> [Exercise task]: Please return every one of the records below line for line, changing nothing.

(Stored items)
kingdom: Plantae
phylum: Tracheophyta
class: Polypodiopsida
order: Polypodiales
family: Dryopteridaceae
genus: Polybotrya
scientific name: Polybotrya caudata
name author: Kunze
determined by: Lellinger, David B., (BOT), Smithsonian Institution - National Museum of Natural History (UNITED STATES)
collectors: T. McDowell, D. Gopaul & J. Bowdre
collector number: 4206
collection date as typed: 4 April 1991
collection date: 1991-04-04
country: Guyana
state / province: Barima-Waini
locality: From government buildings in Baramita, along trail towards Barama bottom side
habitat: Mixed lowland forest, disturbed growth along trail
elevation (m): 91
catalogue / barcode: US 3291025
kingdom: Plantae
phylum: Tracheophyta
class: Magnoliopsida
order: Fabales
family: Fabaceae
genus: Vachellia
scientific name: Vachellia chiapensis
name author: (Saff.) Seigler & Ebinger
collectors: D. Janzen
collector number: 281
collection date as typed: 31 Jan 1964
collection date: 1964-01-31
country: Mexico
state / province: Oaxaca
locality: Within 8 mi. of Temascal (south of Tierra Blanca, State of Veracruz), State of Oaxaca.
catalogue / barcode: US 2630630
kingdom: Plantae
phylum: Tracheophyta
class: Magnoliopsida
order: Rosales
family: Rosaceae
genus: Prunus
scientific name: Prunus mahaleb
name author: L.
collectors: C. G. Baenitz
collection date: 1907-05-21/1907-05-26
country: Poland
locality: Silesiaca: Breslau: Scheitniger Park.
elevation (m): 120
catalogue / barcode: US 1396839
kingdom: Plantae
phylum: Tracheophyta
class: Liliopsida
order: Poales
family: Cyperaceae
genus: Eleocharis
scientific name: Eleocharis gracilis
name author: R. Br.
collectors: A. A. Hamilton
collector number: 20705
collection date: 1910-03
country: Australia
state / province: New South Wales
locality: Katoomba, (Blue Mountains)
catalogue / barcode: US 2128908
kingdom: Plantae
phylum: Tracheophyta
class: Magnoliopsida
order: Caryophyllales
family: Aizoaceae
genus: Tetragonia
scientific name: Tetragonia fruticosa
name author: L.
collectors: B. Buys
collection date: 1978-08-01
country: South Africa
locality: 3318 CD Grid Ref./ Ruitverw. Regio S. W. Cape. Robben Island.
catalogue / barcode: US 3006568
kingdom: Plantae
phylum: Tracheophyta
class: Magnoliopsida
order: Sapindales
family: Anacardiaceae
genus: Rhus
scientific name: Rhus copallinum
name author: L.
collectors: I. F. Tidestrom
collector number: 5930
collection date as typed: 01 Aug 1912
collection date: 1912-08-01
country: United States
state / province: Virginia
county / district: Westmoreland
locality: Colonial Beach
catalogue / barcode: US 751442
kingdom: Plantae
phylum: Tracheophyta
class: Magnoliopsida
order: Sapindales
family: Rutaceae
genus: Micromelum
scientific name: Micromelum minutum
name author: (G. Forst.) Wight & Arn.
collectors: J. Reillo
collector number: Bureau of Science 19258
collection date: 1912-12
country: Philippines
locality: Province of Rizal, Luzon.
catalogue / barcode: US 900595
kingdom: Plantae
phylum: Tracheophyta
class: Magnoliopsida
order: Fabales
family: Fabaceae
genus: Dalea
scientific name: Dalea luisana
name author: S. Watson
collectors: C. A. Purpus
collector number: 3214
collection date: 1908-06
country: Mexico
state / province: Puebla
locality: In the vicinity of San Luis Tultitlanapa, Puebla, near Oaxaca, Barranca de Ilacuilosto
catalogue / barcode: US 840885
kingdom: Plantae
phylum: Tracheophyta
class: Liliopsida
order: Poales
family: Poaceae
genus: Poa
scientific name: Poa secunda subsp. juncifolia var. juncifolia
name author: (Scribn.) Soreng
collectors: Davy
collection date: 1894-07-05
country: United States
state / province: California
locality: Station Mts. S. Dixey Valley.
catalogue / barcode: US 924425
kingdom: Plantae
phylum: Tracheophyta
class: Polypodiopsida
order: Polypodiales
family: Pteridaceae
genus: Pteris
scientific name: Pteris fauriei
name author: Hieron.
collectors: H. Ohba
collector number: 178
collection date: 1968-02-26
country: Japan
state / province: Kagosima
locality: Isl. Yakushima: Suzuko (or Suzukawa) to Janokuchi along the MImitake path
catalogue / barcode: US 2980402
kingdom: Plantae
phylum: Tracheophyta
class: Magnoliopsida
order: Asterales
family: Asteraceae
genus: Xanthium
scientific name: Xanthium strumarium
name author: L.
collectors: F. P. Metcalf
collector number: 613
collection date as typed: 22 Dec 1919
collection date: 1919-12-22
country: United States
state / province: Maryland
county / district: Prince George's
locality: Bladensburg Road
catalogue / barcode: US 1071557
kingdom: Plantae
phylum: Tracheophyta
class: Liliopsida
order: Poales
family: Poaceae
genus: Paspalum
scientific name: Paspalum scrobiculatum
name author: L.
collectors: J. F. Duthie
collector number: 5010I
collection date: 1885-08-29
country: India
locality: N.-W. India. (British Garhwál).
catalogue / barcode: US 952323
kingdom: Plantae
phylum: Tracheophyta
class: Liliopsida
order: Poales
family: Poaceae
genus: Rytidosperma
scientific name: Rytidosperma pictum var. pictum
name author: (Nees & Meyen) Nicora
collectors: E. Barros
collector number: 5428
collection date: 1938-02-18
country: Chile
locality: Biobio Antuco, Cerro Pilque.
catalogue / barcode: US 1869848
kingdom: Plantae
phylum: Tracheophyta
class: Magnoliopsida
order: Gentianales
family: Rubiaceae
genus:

> [Answer for the task]:
kingdom: Plantae
phylum: Tracheophyta
class: Polypodiopsida
order: Polypodiales
family: Dryopteridaceae
genus: Polybotrya
scientific name: Polybotrya caudata
name author: Kunze
determined by: Lellinger, David B., (BOT), Smithsonian Institution - National Museum of Natural History (UNITED STATES)
collectors: T. McDowell, D. Gopaul & J. Bowdre
collector number: 4206
collection date as typed: 4 April 1991
collection date: 1991-04-04
country: Guyana
state / province: Barima-Waini
locality: From government buildings in Baramita, along trail towards Barama bottom side
habitat: Mixed lowland forest, disturbed growth along trail
elevation (m): 91
catalogue / barcode: US 3291025
kingdom: Plantae
phylum: Tracheophyta
class: Magnoliopsida
order: Fabales
family: Fabaceae
genus: Vachellia
scientific name: Vachellia chiapensis
name author: (Saff.) Seigler & Ebinger
collectors: D. Janzen
collector number: 281
collection date as typed: 31 Jan 1964
collection date: 1964-01-31
country: Mexico
state / province: Oaxaca
locality: Within 8 mi. of Temascal (south of Tierra Blanca, State of Veracruz), State of Oaxaca.
catalogue / barcode: US 2630630
kingdom: Plantae
phylum: Tracheophyta
class: Magnoliopsida
order: Rosales
family: Rosaceae
genus: Prunus
scientific name: Prunus mahaleb
name author: L.
collectors: C. G. Baenitz
collection date: 1907-05-21/1907-05-26
country: Poland
locality: Silesiaca: Breslau: Scheitniger Park.
elevation (m): 120
catalogue / barcode: US 1396839
kingdom: Plantae
phylum: Tracheophyta
class: Liliopsida
order: Poales
family: Cyperaceae
genus: Eleocharis
scientific name: Eleocharis gracilis
name author: R. Br.
collectors: A. A. Hamilton
collector number: 20705
collection date: 1910-03
country: Australia
state / province: New South Wales
locality: Katoomba, (Blue Mountains)
catalogue / barcode: US 2128908
kingdom: Plantae
phylum: Tracheophyta
class: Magnoliopsida
order: Caryophyllales
family: Aizoaceae
genus: Tetragonia
scientific name: Tetragonia fruticosa
name author: L.
collectors: B. Buys
collection date: 1978-08-01
country: South Africa
locality: 3318 CD Grid Ref./ Ruitverw. Regio S. W. Cape. Robben Island.
catalogue / barcode: US 3006568
kingdom: Plantae
phylum: Tracheophyta
class: Magnoliopsida
order: Sapindales
family: Anacardiaceae
genus: Rhus
scientific name: Rhus copallinum
name author: L.
collectors: I. F. Tidestrom
collector number: 5930
collection date as typed: 01 Aug 1912
collection date: 1912-08-01
country: United States
state / province: Virginia
county / district: Westmoreland
locality: Colonial Beach
catalogue / barcode: US 751442
kingdom: Plantae
phylum: Tracheophyta
class: Magnoliopsida
order: Sapindales
family: Rutaceae
genus: Micromelum
scientific name: Micromelum minutum
name author: (G. Forst.) Wight & Arn.
collectors: J. Reillo
collector number: Bureau of Science 19258
collection date: 1912-12
country: Philippines
locality: Province of Rizal, Luzon.
catalogue / barcode: US 900595
kingdom: Plantae
phylum: Tracheophyta
class: Magnoliopsida
order: Fabales
family: Fabaceae
genus: Dalea
scientific name: Dalea luisana
name author: S. Watson
collectors: C. A. Purpus
collector number: 3214
collection date: 1908-06
country: Mexico
state / province: Puebla
locality: In the vicinity of San Luis Tultitlanapa, Puebla, near Oaxaca, Barranca de Ilacuilosto
catalogue / barcode: US 840885
kingdom: Plantae
phylum: Tracheophyta
class: Liliopsida
order: Poales
family: Poaceae
genus: Poa
scientific name: Poa secunda subsp. juncifolia var. juncifolia
name author: (Scribn.) Soreng
collectors: Davy
collection date: 1894-07-05
country: United States
state / province: California
locality: Station Mts. S. Dixey Valley.
catalogue / barcode: US 924425
kingdom: Plantae
phylum: Tracheophyta
class: Polypodiopsida
order: Polypodiales
family: Pteridaceae
genus: Pteris
scientific name: Pteris fauriei
name author: Hieron.
collectors: H. Ohba
collector number: 178
collection date: 1968-02-26
country: Japan
state / province: Kagosima
locality: Isl. Yakushima: Suzuko (or Suzukawa) to Janokuchi along the MImitake path
catalogue / barcode: US 2980402
kingdom: Plantae
phylum: Tracheophyta
class: Magnoliopsida
order: Asterales
family: Asteraceae
genus: Xanthium
scientific name: Xanthium strumarium
name author: L.
collectors: F. P. Metcalf
collector number: 613
collection date as typed: 22 Dec 1919
collection date: 1919-12-22
country: United States
state / province: Maryland
county / district: Prince George's
locality: Bladensburg Road
catalogue / barcode: US 1071557
kingdom: Plantae
phylum: Tracheophyta
class: Liliopsida
order: Poales
family: Poaceae
genus: Paspalum
scientific name: Paspalum scrobiculatum
name author: L.
collectors: J. F. Duthie
collector number: 5010I
collection date: 1885-08-29
country: India
locality: N.-W. India. (British Garhwál).
catalogue / barcode: US 952323
kingdom: Plantae
phylum: Tracheophyta
class: Liliopsida
order: Poales
family: Poaceae
genus: Rytidosperma
scientific name: Rytidosperma pictum var. pictum
name author: (Nees & Meyen) Nicora
collectors: E. Barros
collector number: 5428
collection date: 1938-02-18
country: Chile
locality: Biobio Antuco, Cerro Pilque.
catalogue / barcode: US 1869848
kingdom: Plantae
phylum: Tracheophyta
class: Magnoliopsida
order: Gentianales
family: Rubiaceae
genus:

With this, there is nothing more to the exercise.